Suzanne Lindgren

Why do campaigns go negative?

The question was the subject of a recent inquiry by WCCO-CBS television news.

As I recall it was a Sunday morning and Matthew had turned on the TV. I wasn’t paying much attention until the anchors said viewers had been emailing to complain about all the negative ads. 

I can relate. Not that we get many negative political ads here at the paper. But letters to the editor have certainly crept into that territory. (The Messenger gets fewer such letters than the Sun, and usually not prompted by elections at all.) The fallout is similar: me on the phone or email explaining how such letters find their way into the paper. 

The truth is, although it’s not my place to withhold nasty opinion letters, I strongly dislike publishing them and wish the authors would show more maturity.

But back to the ‘CCO segment.

Given the division between advertising and the newsroom, there wasn’t much the anchors or reporters could do to stop the ads from running. But they did what they could and put a story together. 

They uncovered something I found interesting and am trying to keep in mind during this political season. Negative attack ads are more likely to surface in a close race. The candidate likely feels they have already emphasized the positive and it’s not enough to win.

“Do negative ads work?” reporter Heather Brown asked Matthew Motta, who researches campaign advertising and its effects.

“It depends on what you mean by work,” he said. Turns out negative ads don’t change many people’s opinions. But they are memorable.

“Negative ads are far more likely to talk about the issues,” Motta said. “They’re far more likely to cite sources.”

“We say we don’t like negative ads,” Brown noted. “But researchers have found people think they give them more information.”

Such ads might move election results only one or two percentage points. But in a close race that could be enough to win.

The notion that it works at all puts the subject of negative advertising in a tough spot.
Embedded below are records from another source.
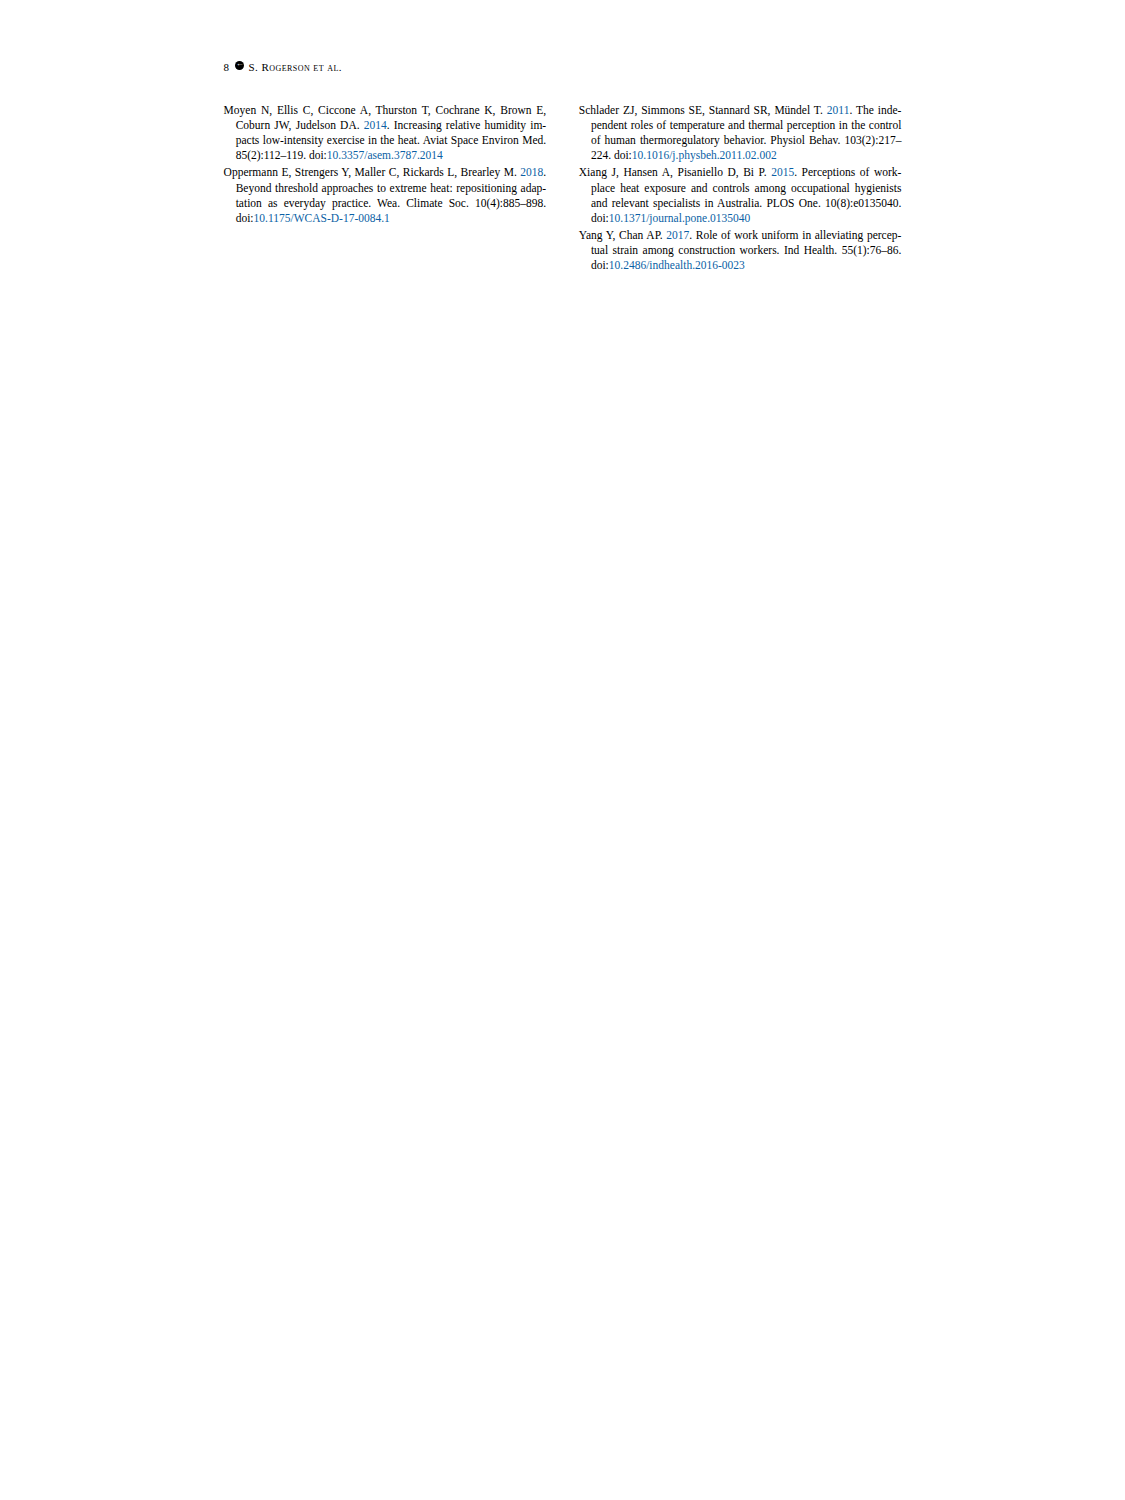8 S. Rogerson et al.
Moyen N, Ellis C, Ciccone A, Thurston T, Cochrane K, Brown E, Coburn JW, Judelson DA. 2014. Increasing relative humidity impacts low-intensity exercise in the heat. Aviat Space Environ Med. 85(2):112–119. doi:10.3357/asem.3787.2014
Oppermann E, Strengers Y, Maller C, Rickards L, Brearley M. 2018. Beyond threshold approaches to extreme heat: repositioning adaptation as everyday practice. Wea. Climate Soc. 10(4):885–898. doi:10.1175/WCAS-D-17-0084.1
Schlader ZJ, Simmons SE, Stannard SR, Mündel T. 2011. The independent roles of temperature and thermal perception in the control of human thermoregulatory behavior. Physiol Behav. 103(2):217–224. doi:10.1016/j.physbeh.2011.02.002
Xiang J, Hansen A, Pisaniello D, Bi P. 2015. Perceptions of workplace heat exposure and controls among occupational hygienists and relevant specialists in Australia. PLOS One. 10(8):e0135040. doi:10.1371/journal.pone.0135040
Yang Y, Chan AP. 2017. Role of work uniform in alleviating perceptual strain among construction workers. Ind Health. 55(1):76–86. doi:10.2486/indhealth.2016-0023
If the race is close and your opponent has gone negative, there’s a real chance you could lose if you don’t return the gesture.

Here’s where comparing the letters section to advertising breaks down. With a campaign it’s a strategic decision. With letter writers it’s just an individual who, it seems, has momentarily forgotten the necessity of kindness.

I like a good debate as much as the next gal. Constructive disagreement toward a solution is healthy. Unsubstantiated attacks on intellect or character are not. 

A word to the wise: These attacks can backfire.

As the campaign ad researcher told the WCCO reporter, “There’s actually some evidence […] that negative ads can mobilize people to go to the polls, presumably in defense of their preferred candidate.”

I’d say there’s a good chance the same goes for those letters.